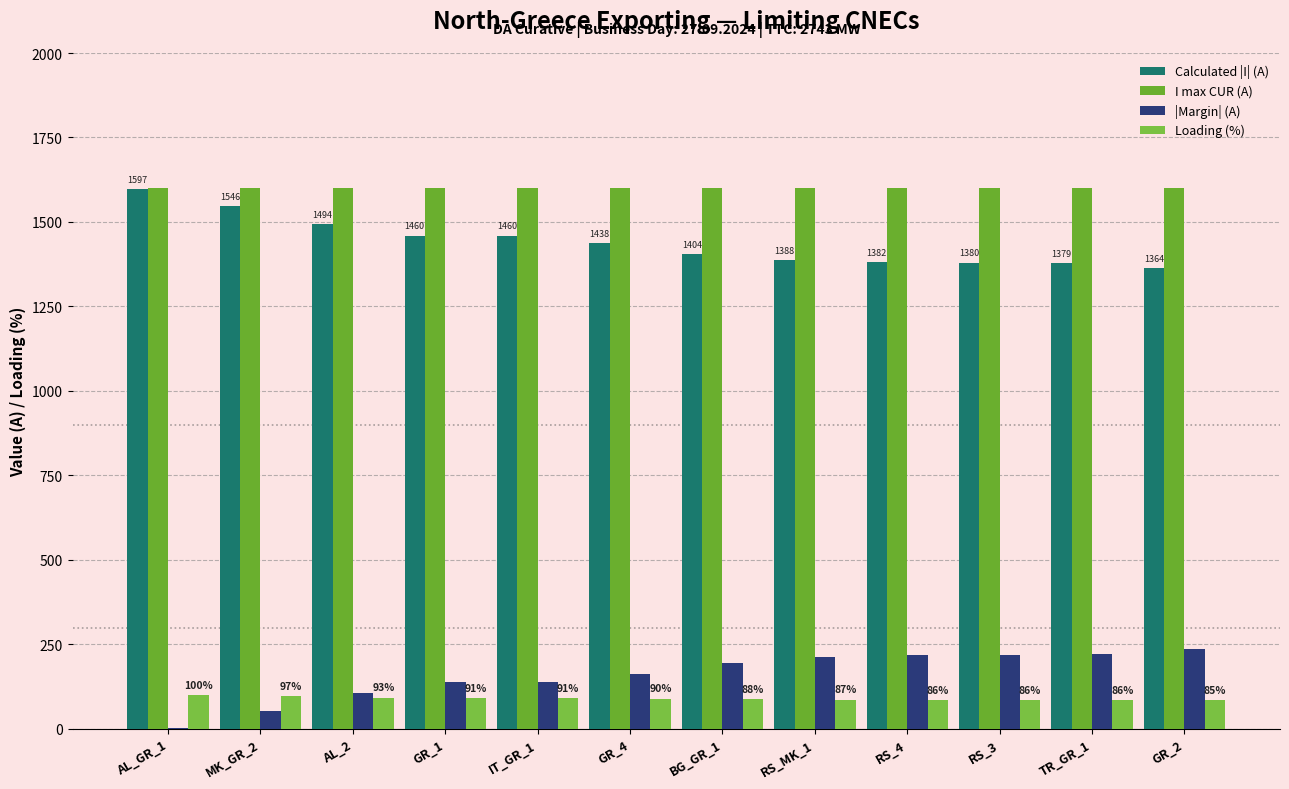

At which label does Loading (%) first exceed 90?

AL_GR_1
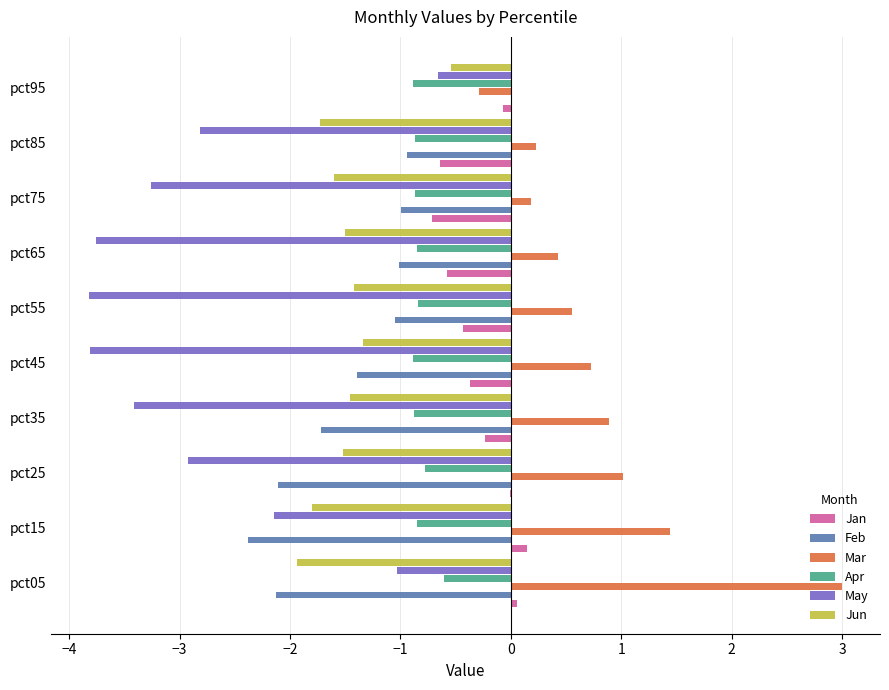

How many data points in Mar are above 0?

9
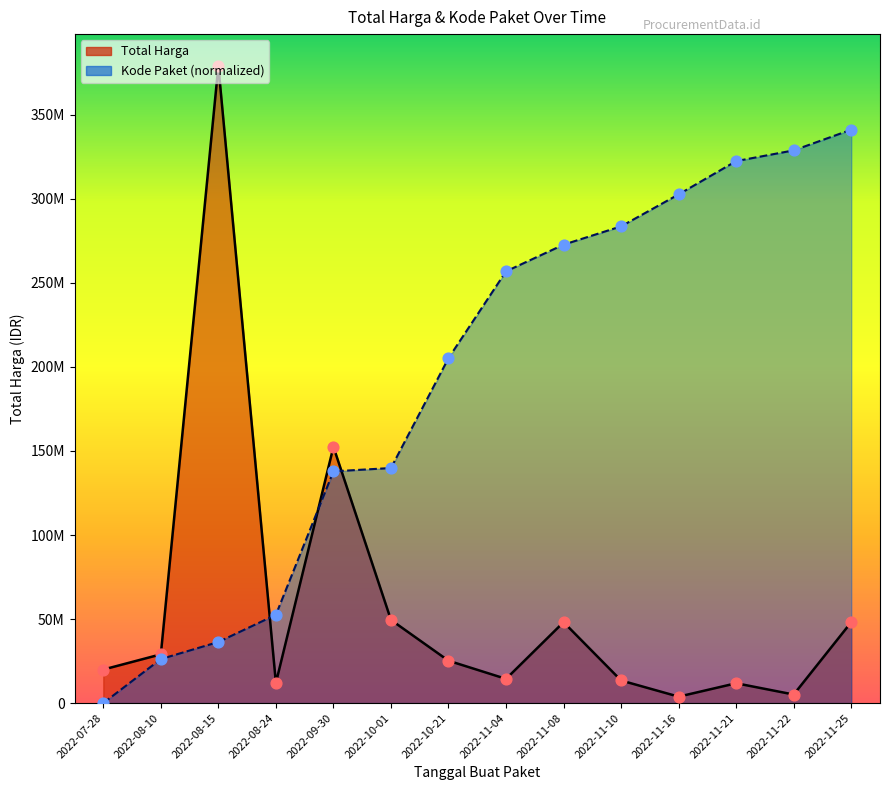

Which series contains the lowest Y value?

Kode Paket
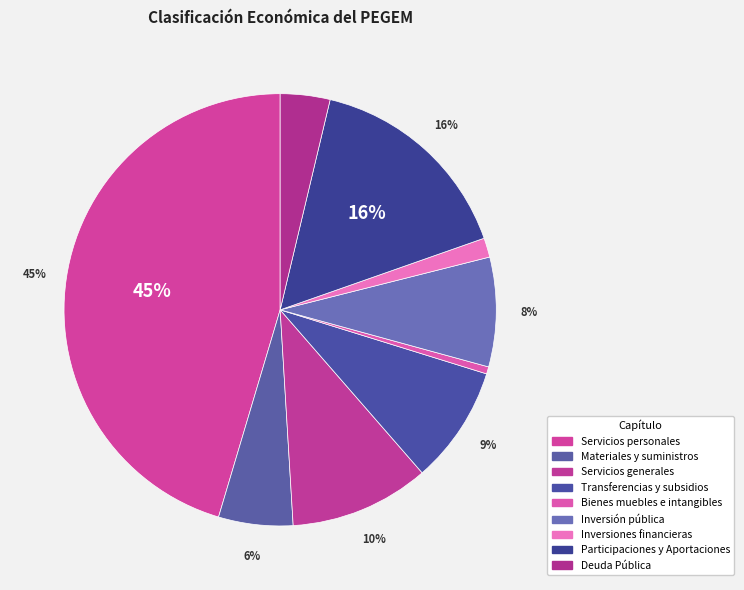

Is it true that Servicios personales is 38% of the pie?

False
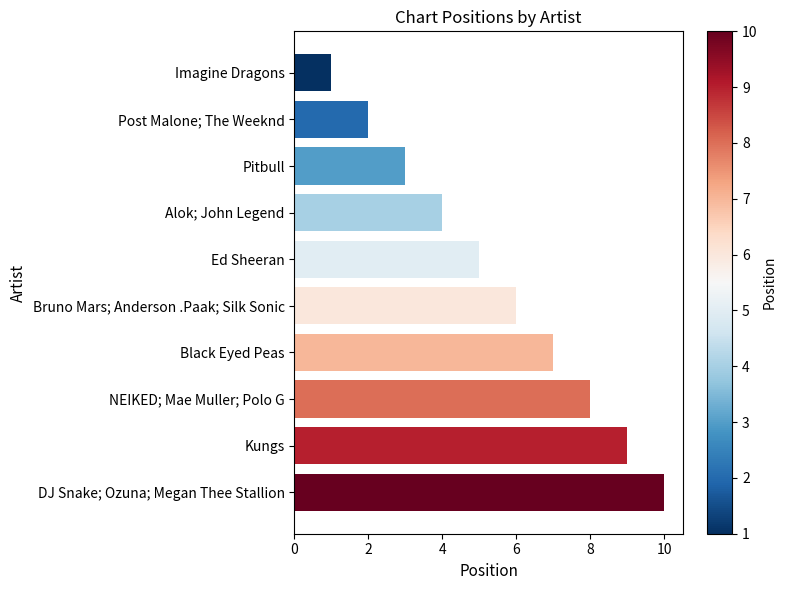

Is it true that the value at NEIKED; Mae Muller; Polo G is 5?

False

_PROBLEM:_
Reproduce all the entries above, substituting "Is it correct that" for "Is it true that" wherever it occurs and keeping everything else unchanged. Leave the pictures out.

_SOLUTION TO THIS EXERCISE:_
At which label does Loading (%) first exceed 90?

AL_GR_1

How many data points in Mar are above 0?

9

Which series contains the lowest Y value?

Kode Paket

Is it correct that Servicios personales is 38% of the pie?

False

Is it correct that the value at NEIKED; Mae Muller; Polo G is 5?

False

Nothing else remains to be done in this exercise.